Exercise instructions:
What you return should be only the lines in the entries below between the one holding "FIBRA SILICONADA FIBRAM" and the one holding "Financement sont des établissements de", ends included, with every picture left out.
Study material Block Start
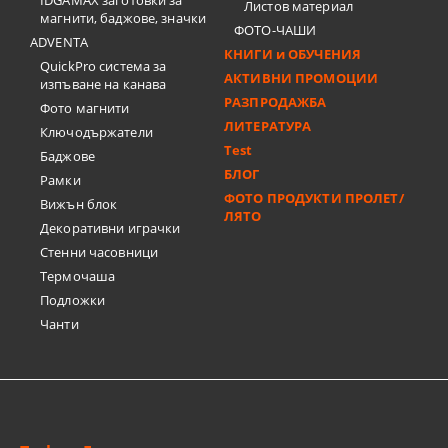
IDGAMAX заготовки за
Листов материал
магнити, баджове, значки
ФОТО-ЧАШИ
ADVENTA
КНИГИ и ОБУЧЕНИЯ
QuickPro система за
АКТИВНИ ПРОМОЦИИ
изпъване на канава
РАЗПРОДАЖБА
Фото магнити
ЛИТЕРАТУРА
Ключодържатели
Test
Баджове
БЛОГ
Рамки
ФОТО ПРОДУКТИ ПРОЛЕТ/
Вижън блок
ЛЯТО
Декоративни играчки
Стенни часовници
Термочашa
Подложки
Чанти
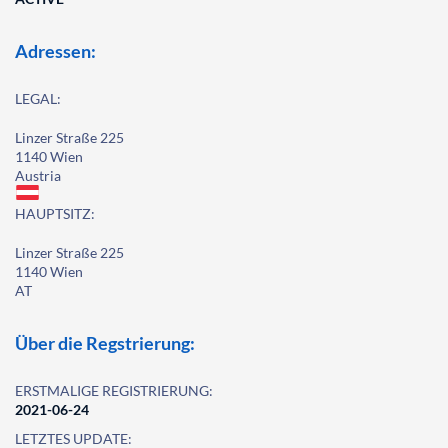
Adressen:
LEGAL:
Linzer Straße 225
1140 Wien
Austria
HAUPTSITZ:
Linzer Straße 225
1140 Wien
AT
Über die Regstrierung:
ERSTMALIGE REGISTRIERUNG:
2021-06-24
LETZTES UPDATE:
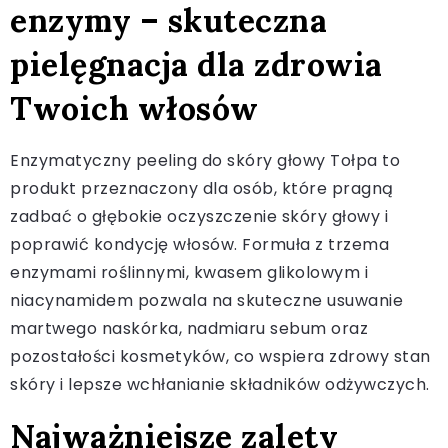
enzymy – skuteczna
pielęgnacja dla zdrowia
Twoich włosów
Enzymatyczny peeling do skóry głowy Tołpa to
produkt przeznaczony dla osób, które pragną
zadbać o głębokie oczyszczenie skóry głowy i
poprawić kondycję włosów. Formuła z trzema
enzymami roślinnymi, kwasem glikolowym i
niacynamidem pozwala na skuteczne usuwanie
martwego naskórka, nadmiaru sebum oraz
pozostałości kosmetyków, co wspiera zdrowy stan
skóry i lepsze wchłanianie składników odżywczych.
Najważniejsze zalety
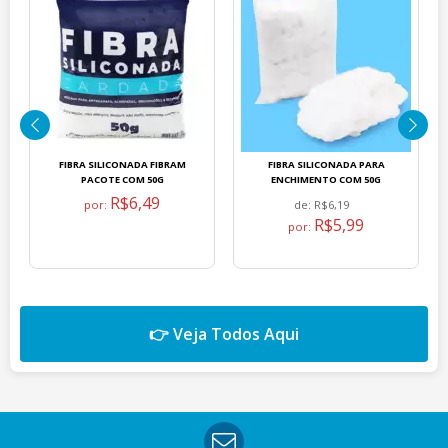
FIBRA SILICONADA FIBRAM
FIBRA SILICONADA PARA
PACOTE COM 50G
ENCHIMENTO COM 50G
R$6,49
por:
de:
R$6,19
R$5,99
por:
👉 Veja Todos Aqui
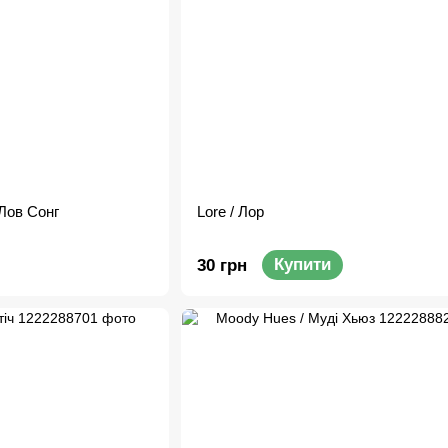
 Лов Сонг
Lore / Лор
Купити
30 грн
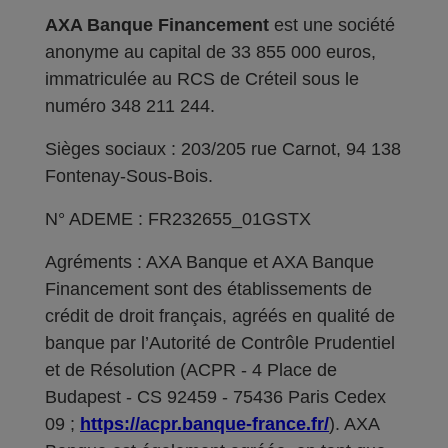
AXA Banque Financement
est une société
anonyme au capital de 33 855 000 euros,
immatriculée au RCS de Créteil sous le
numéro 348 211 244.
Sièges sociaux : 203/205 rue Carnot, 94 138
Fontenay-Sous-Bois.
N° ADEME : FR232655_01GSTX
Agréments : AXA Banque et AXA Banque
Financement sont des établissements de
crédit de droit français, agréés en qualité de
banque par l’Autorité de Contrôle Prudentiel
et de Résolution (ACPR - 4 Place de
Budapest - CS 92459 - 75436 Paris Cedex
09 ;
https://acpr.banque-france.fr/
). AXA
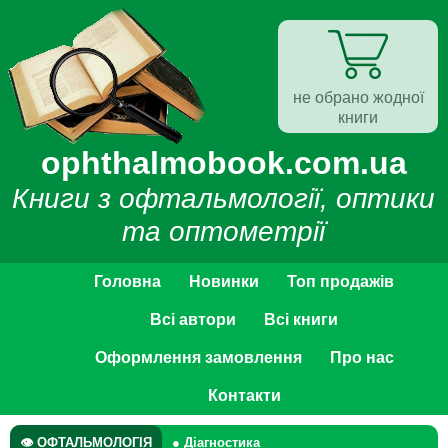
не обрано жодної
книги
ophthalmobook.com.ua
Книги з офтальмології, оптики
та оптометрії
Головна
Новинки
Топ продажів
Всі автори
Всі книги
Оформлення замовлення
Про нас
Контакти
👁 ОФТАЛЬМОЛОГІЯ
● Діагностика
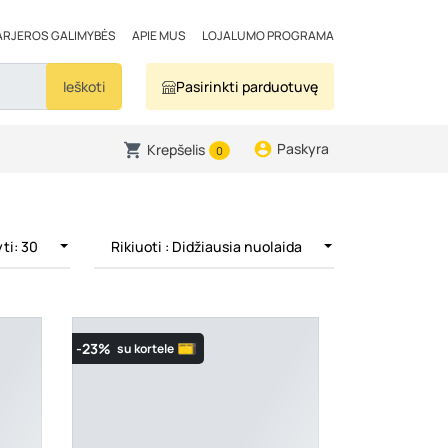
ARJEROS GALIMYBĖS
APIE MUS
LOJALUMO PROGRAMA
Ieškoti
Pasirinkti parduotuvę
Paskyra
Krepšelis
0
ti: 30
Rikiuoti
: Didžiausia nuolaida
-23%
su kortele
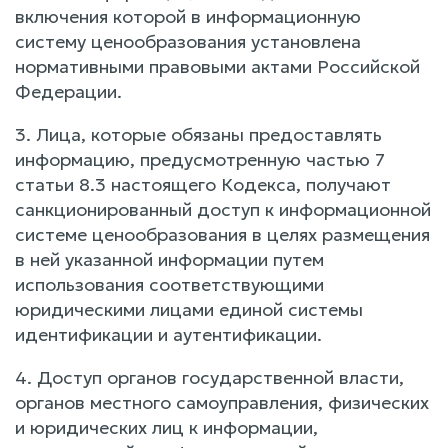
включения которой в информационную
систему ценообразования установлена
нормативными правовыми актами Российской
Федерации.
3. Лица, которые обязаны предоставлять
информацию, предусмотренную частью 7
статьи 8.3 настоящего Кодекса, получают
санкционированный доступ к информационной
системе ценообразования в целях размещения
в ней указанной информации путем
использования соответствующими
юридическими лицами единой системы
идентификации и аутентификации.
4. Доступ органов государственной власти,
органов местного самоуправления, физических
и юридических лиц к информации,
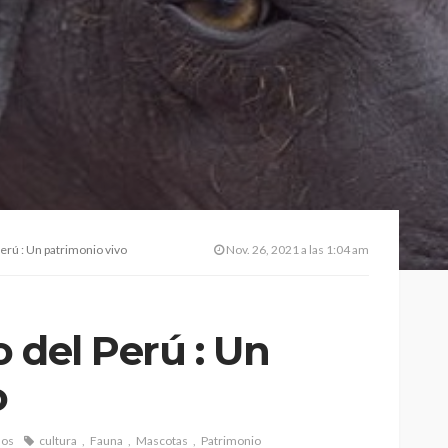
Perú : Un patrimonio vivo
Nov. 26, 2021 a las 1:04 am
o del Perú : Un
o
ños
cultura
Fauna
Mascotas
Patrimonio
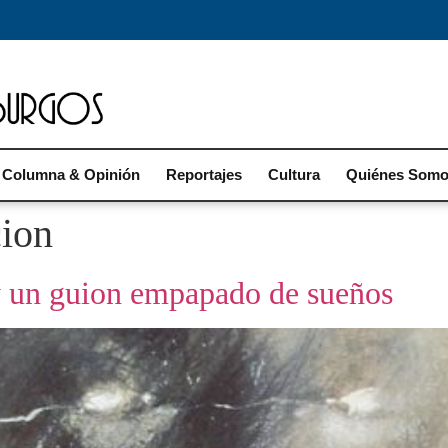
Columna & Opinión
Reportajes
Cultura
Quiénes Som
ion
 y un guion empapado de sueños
Study material Block End
Expected answer:
FIBRA SILICONADA FIBRAM
FIBRA SILICONADA PARA
PACOTE COM 50G
ENCHIMENTO COM 50G
R$6,49
por:
de:
R$6,19
R$5,99
por:
👉 Veja Todos Aqui
 Лов Сонг
Lore / Лор
Купити
30 грн
AXA Banque Financement
est une société
anonyme au capital de 33 855 000 euros,
immatriculée au RCS de Créteil sous le
numéro 348 211 244.
Sièges sociaux : 203/205 rue Carnot, 94 138
Fontenay-Sous-Bois.
N° ADEME : FR232655_01GSTX
Agréments : AXA Banque et AXA Banque
Financement sont des établissements de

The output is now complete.